Google Sitemaps II

Okay, so the gsitecrawler program did the trick. It was able to crawl all 22,702 links on the utahlinux.com site and create a valid sitemap. The sitemap uncompressed is about 5 MB, so I uploaded the compressed version (sitemap.xml.gz) and submitted it to Google. After several minutes Google validated it and now comes the wait for it to be properly indexed. Hopefully I’ll have more original content on it by then.

Google Sitemaps

So, I’m starting up a new website, www.utahlinux.com and I just setup the Google Analytics and started working on a Google Sitemap for the site. Even though Google says that having a Google sitemap doesn’t effect the ranking of your site, I think that it helps a lot, especially with the indexing of the site with the search engine. We’ll see how long it takes to get indexed. (I submitted a sitemap for this site (utahsysadmin.com) yesterday). So we have a little contest now between the two of them.) I was disappointed to see that the Google SiteMap Generator that Google offers to create sitemaps, does not contain a crawler for following all the links on your site and indexing them for you. Maybe they would give away too much how their spiders work if they did that. Since my utahlinux.com site has a lot of pages (mainly resource and informational documents mirrored for local use), I had to get a crawler to automate the creation of the sitemap. I tried using phpSitemapNG for quite some time before I decided that the site was just to big for the script. It’s a php based program and runs pretty slow and eventually times out before ever finishing the mapping. So I downloaded one that runs on your PC, instead of your server, gsitecrawler. So far it seems to be running well and has a bunch more options. Hopefully it saves it’s progress in case it stalls out, it can start where it stopped previously. We’ll see…

mod_rewrite

So I set this blog up to use permalinks and it automatically gave me the content for my .htaccess file to use mod_rewrite to handle the links. That was pretty cool. This reminded me of a site I recently worked on that I ended up using mod_rewrite to hide all the ? and & symbols in the URL. One of the things that I was unsure of was how to create an exception to the rule like for example css files that didn’t need to be redirected. The answer was RewriteCond.
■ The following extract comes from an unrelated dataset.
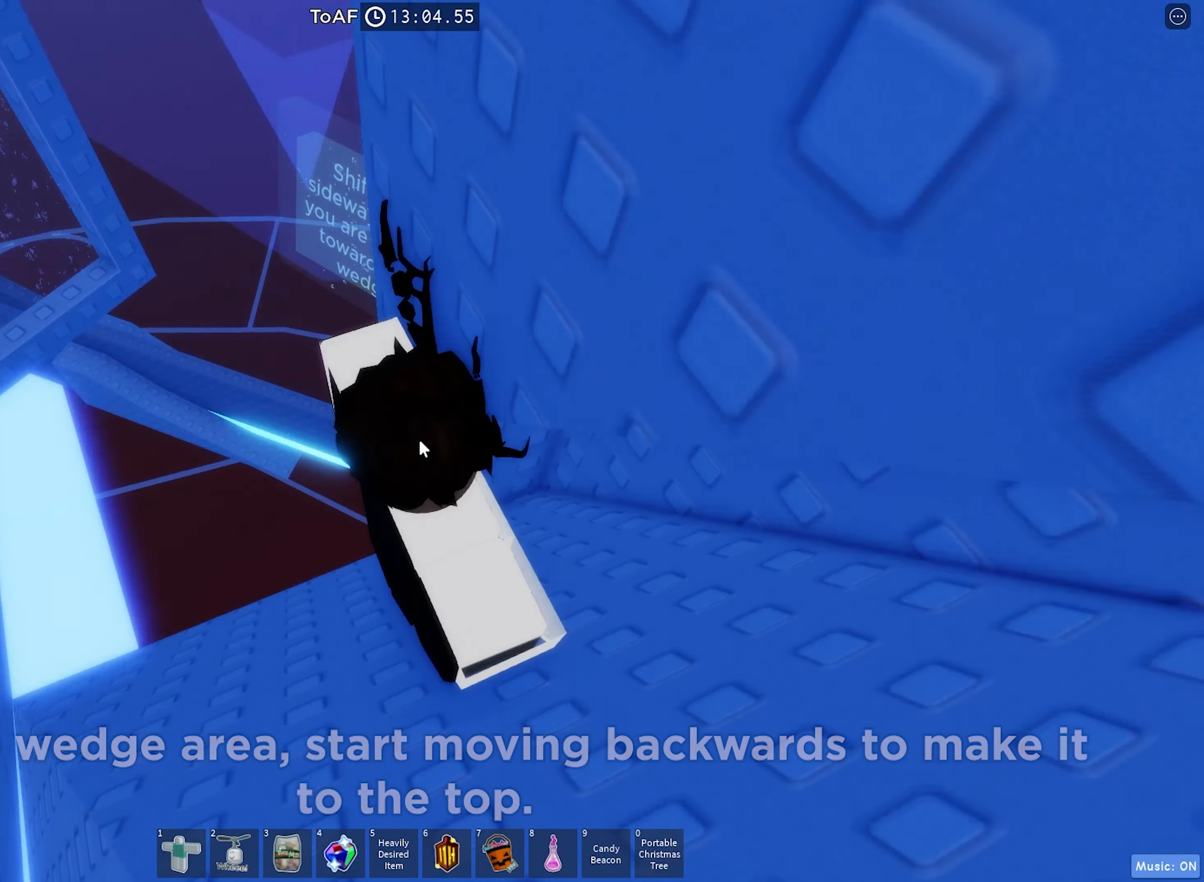
{"keys": ["d"], "events": [[66, "d", "down"], [200, "shift", "down"], [383, "shift", "up"]]}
Here’s an example of what I used in my Apache config:

<IfModule mod_rewrite.c>
          RewriteEngine on
          # Exclude css directory from rewrite
          RewriteCond %{REQUEST_URI} !^/css
          # Print out "static" pages
          RewriteRule /([a-z]+).htm /site.cgi?page=$1
</IfModule>

Of course, the site.cgi script handles whether or not the file exists locally, to prevent remote page calls that can compromise your server very quickly. :)